> **EXERCISE DETAILS**
Copy exactly, and only, the lines from the one containing "מקרב אלו שנמנו על קוראיו." through the last line of the records below.

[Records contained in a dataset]
*** Block opens ***
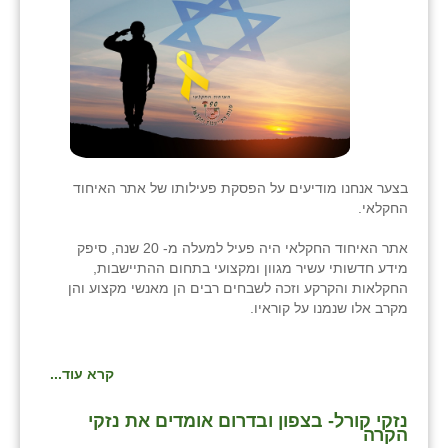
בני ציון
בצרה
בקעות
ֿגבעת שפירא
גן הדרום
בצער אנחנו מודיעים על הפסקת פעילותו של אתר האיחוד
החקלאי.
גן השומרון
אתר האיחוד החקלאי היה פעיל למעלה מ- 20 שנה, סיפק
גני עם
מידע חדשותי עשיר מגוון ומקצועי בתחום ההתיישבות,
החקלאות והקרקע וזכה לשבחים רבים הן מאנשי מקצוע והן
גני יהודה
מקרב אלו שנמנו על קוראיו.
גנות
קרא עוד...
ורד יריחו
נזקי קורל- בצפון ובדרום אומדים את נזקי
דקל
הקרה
*** Block closes ***
> **RESPONSE AREA**
מקרב אלו שנמנו על קוראיו.
גנות
קרא עוד...
ורד יריחו
נזקי קורל- בצפון ובדרום אומדים את נזקי
דקל
הקרה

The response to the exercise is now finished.